Salman has two very different body types in the film. And according to Ali, he achieved that during the course of shooting.  Ali adds, “In the first part of the film when he is a wrestler, his body type is different. And when he becomes an MMA fighter, his body type changes. Hats off to him the way he has transformed his body without taking a break, at 50 that is very difficult to do. We switched two body types while shooting which is phenomenal because the wrestling body is a little leaner and ripped and the bulkier body is for the MMA. In the film, the trainer tells him that you need to become a bull because that’s the only way you are going to survive, and he did it.

Luckily, there is a lot of honesty between SK and me. He very honestly tells me what he feels and vice versa. There was no difficulty while working, apart from one thing which is that I always had to keep in mind that here is a man who has put so much to be in a certain way to for this film and he can’t over exert himself. He was working for me and for the film, even when he was not on the set because he had to spend four hours in the gym...”

During a visit to the Bigg Boss house, I’d seen Salman do his workout during breaks. He did a gruelling workout in the gym at the chalet. Ali salutes his effort, “Salman had put in so much effort that  I had to be conscious that I don’t strain him because his body wouldn’t be able to take it. Because he had to look good on camera. Also, because extra physical exercise will happen in the ring while shooting. With a number of lights are pumped in, it’s hot, so your energy level can drop within an hour, and that is not good for the camera and the actor who is doing it. So there were days when Salman said, ‘Today I am not feeling up to it’ and I never pushed him. We shot for 40 days of action with him non-stop. When you shoot such a long duration of action your body within those 40 days changes because you are losing body salts every day. So by the time he started to the time he finished, his body has changed. Towards the end of it, he was looking like a completely ripped big guy.”

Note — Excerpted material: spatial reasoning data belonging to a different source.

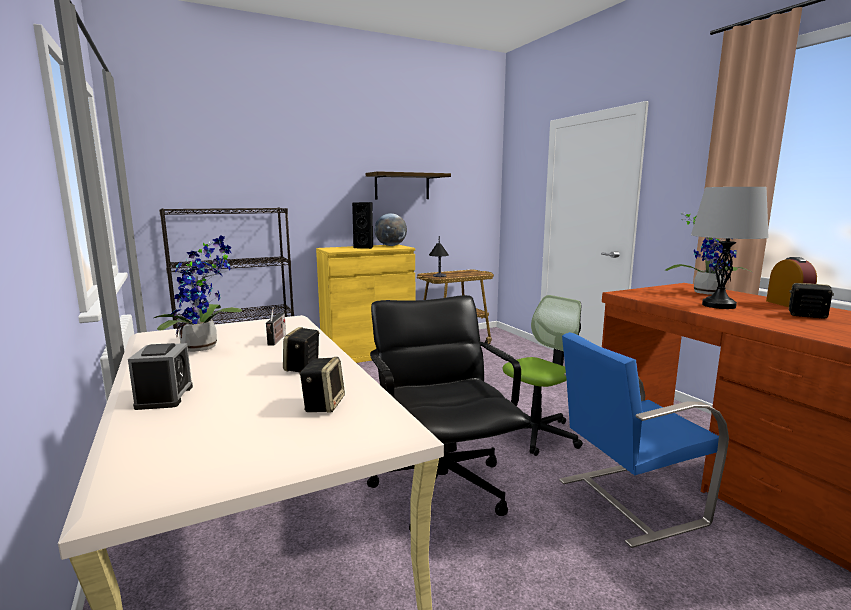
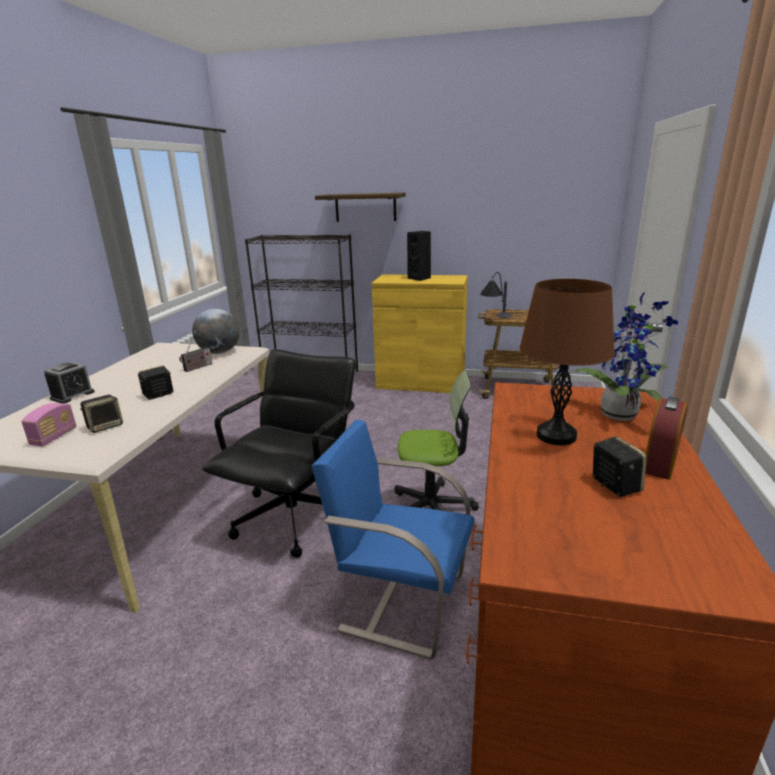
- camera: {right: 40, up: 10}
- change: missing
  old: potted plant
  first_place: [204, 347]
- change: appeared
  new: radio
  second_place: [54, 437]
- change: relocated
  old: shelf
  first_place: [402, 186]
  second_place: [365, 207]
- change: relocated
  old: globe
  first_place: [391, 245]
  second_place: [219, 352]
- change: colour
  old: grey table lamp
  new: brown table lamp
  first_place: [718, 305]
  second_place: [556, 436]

There was some buzz about Kabir Khan’s presence on the set and  if it was because Salman wasn’t confident of Ali’s capabilities and he asked the Bajrangi Bhaijaan director to be present. Ali smiles, “Kabir is like an elder brother to me and I would always want him to be on set with me. When you have people who want things to become better for you and you find them on set, you only feel happy. It’s like having your family on set. He gets along with me, he gets along with Salman and we are very cool. I was on the sets of Bajrangi every day when he was shooting. I will go again on his set. There’s no problem.”